*** Passage Section Begins ***
# Other Places Around The World > Mexico, Central & South America >  >   Rio de Janeiro - New Years

## Jeanette

Has anybody gone to Rio for New Years? I have an invitation to visit a friend over the holiday. Rio looks like a magical, unique city at New Years. It would be fabulous to share this experience with a native Brazilian family. 

The downside if the insane airfare at this time. Does anybody have any recommendations how to get there at a somewhat reasonable price? Most flights coming back to the east coast on January 3 are hovering around $4,000 for coach.

----------


## andynap

Been to Rio 2x but not NY Eve. It's good that you would be with natives- it's more than a little scary now.

----------


## Petri

kayak.com is showing about $2k for a 30.12. - 3.1. trip, TAM being the cheapest through Sao Paulo.

----------


## andynap

Try TAM airlines to JFK from Rio- it shows much less than that- try 1/5

----------


## Jeanette

Thanks, Petri and Andy. 

I am hoping to leave on the December 28, arriving on the 29th and leaving around midnight on January 3.

There is no rhyme or reason to discount airfare sites. I went on kayak to play with dates and a window for cheapoair opened. I tried flying from JFK as Andy suggested and I got really great rates for EWR (Newark), flights that didn't show up when I searched under EWR. Go figure...

The best price was for $1,600ish on United with a layover in Dulles. Given the drive time to Newark airport and the layovers in Dulles, it would be faster for me to drive to DC and take a direct 10 hour flight. When I priced the direct flight from DC on United, it was $2,400. Go figure...

So, I plan to buy the ticket on United from Newark and just skip the Newark to Dulles leg, drive to Dulles and fly directly into Rio. Even with the drive, I will be home 3 hours earlier. I assume it is okay to skip the first leg of a flight if I am properly checked in for the second flight.

Any travel to Brazil requires a visa which must be obtained after tickets are purchased. It takes 6 business days from the point of application to obtain the visa form the Brazilian Consulate in NYC.

----------


## Jeanette

Andy, there is an attempt to clean up crime in Rio, especially in light of the impending 2014 World Cup and 2016 Olympics. That being said, tourist warnings abound for Rio and theft seems prevalent. From what I've read, it is mostly non-violent theft in tourist areas - pickpocketing, cameras, purses and jewelry being pulled off people's bodies. I also read that credit card cloning is common and to never let a credit card out of your sight.

Rio looks wonderfully unique - beaches, mountains, rainforests, a bohemian arts scene, fabulous cuisine and a great city for live music and dancing pouring into the streets. I am really lucky to have an opportunity to experience the city with somebody who grew up there.

----------


## marybeth

Jeanette,
Wow, this sounds like a great trip!  I can't wait to hear about it.  Rio is on our bucket list for sure.

I would check with the airline before skipping the first leg of a flight.  You might end up getting your tix cancelled if you don't check in in EWR.  I think they do this to avoid exactly what you are describing.  

mb

----------


## phil62

I think Marybeth is right. If you don't check in for the first leg, they will cancel your ticket. Better check the airline's policy on that, although I think that is all federally mandated now.
*** Passage Section Ends ***
*** Supplied information Section Begins ***
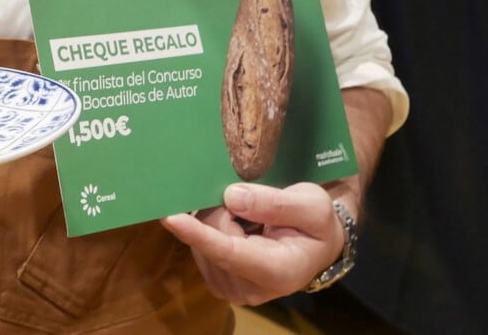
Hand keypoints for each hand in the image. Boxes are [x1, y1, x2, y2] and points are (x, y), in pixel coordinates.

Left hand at [160, 182, 344, 305]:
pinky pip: (200, 246)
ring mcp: (230, 289)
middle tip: (249, 198)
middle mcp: (249, 289)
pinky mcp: (218, 282)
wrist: (317, 245)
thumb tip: (231, 198)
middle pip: (212, 237)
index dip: (198, 234)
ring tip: (248, 215)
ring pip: (202, 240)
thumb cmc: (317, 223)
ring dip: (216, 218)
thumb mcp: (312, 205)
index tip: (170, 218)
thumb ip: (275, 204)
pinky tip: (235, 225)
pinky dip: (211, 228)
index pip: (228, 252)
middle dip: (220, 209)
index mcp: (277, 271)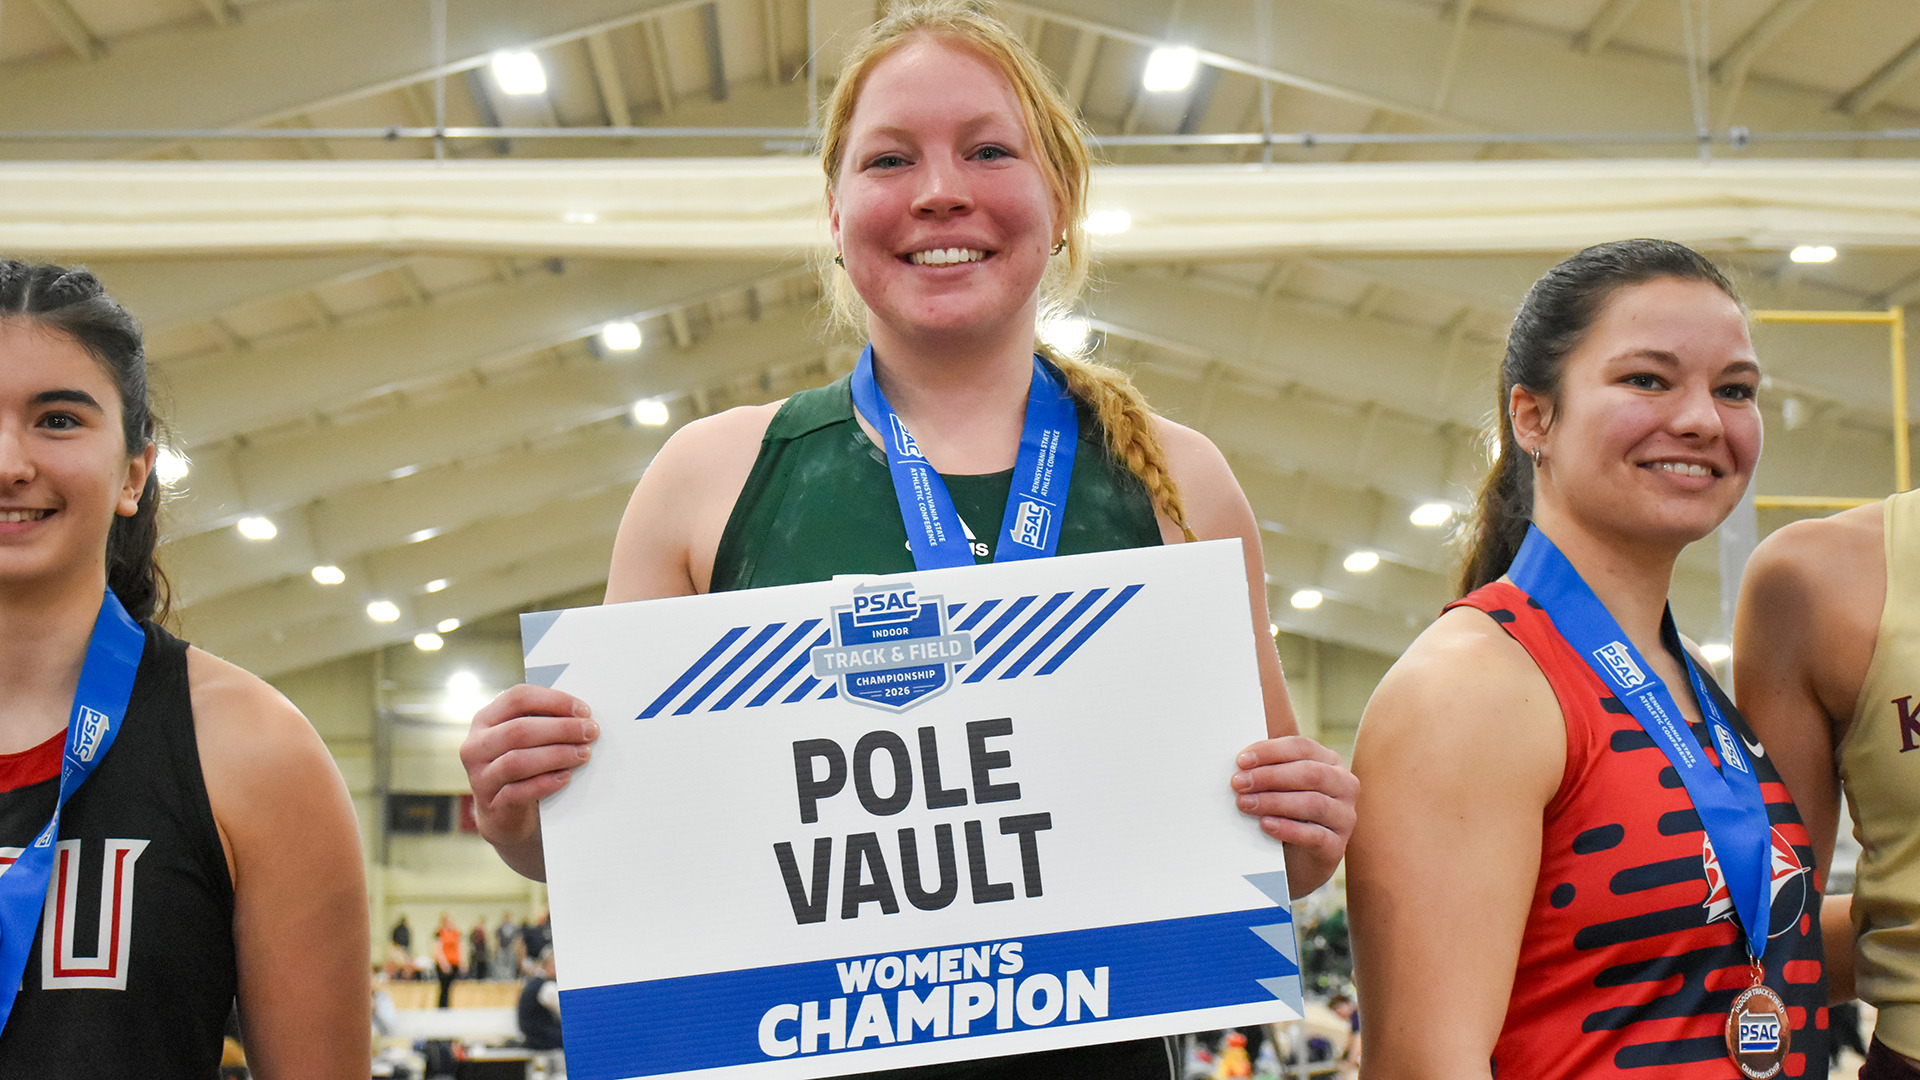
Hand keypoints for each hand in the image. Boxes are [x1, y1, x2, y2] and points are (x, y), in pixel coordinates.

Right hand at [459, 684, 597, 879]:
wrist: (504, 814)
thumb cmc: (522, 766)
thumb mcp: (525, 740)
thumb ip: (544, 723)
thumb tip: (583, 716)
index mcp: (485, 719)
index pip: (518, 698)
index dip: (554, 701)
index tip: (584, 710)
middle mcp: (476, 745)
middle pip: (518, 730)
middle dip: (561, 729)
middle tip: (590, 732)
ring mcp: (480, 776)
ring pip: (517, 761)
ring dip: (556, 755)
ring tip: (583, 754)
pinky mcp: (490, 803)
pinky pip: (519, 791)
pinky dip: (545, 783)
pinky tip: (565, 777)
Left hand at [1230, 735, 1357, 896]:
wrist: (1296, 861)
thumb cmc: (1284, 811)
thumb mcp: (1279, 783)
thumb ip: (1269, 761)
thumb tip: (1244, 750)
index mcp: (1329, 762)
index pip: (1302, 747)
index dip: (1270, 751)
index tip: (1241, 760)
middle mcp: (1344, 785)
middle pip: (1310, 773)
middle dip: (1270, 776)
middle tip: (1239, 783)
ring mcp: (1344, 816)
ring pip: (1314, 803)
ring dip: (1275, 802)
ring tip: (1245, 803)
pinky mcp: (1337, 845)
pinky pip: (1315, 835)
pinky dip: (1288, 829)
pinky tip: (1265, 824)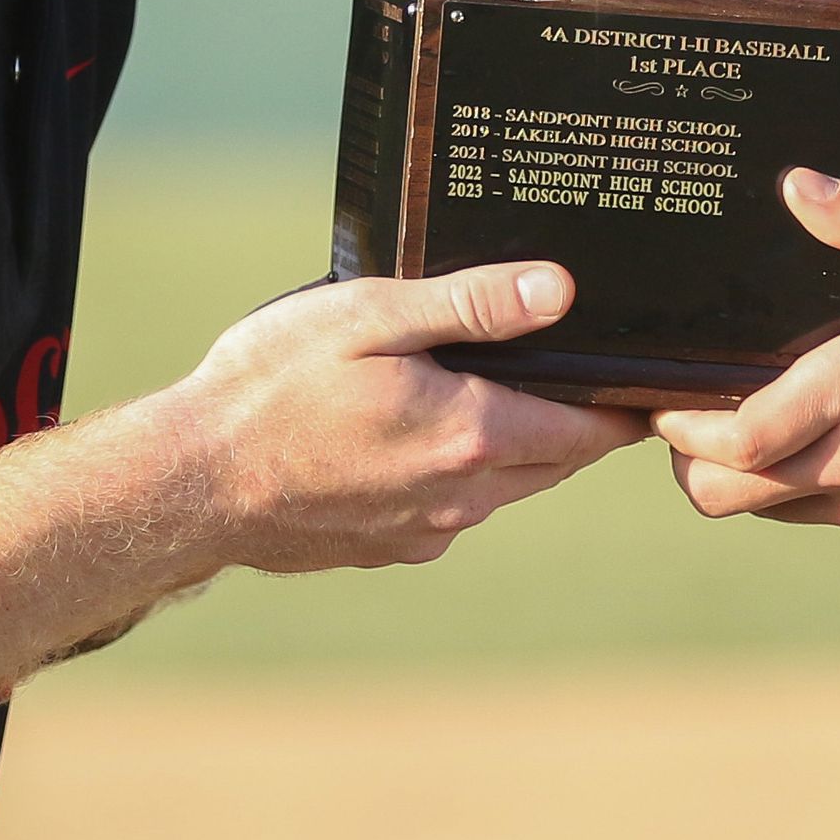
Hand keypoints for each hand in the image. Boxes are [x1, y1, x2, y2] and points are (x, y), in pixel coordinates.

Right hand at [170, 265, 643, 573]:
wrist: (188, 487)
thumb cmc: (270, 389)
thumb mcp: (369, 318)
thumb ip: (470, 306)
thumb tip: (560, 291)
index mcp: (473, 436)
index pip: (592, 431)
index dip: (627, 404)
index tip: (651, 378)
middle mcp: (463, 498)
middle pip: (556, 461)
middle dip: (579, 422)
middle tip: (586, 370)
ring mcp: (425, 533)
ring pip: (505, 487)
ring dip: (517, 447)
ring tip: (500, 389)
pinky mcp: (387, 548)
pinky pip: (452, 510)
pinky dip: (459, 474)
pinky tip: (419, 433)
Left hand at [654, 170, 839, 551]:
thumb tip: (801, 185)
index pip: (730, 437)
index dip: (675, 424)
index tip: (660, 393)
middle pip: (722, 492)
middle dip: (688, 460)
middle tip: (688, 412)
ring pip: (769, 511)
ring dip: (745, 475)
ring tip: (751, 419)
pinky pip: (827, 514)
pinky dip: (804, 485)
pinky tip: (827, 437)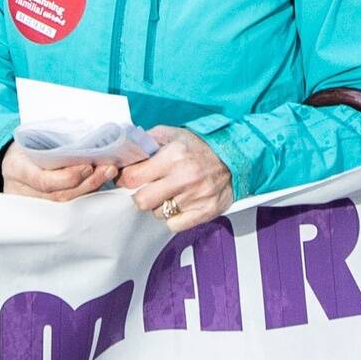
*** Supplied information Section Ends ***
◆ **Task prompt**:
In the Rio thread above, condense the paragraph beginning "Andy, there is an attempt to clean up crime" into a short bulleted list that keeps its main facts.

◆ **Response to the exercise**:
- Rio is making an effort to reduce crime, especially with the 2014 World Cup and 2016 Olympics approaching.
- Tourist warnings about Rio are plentiful, and theft seems widespread.
- The theft is reportedly mostly non-violent and concentrated in tourist areas, such as pickpocketing and cameras, purses and jewelry pulled off people's bodies.
- Credit card cloning is said to be common, so a card should never leave your sight.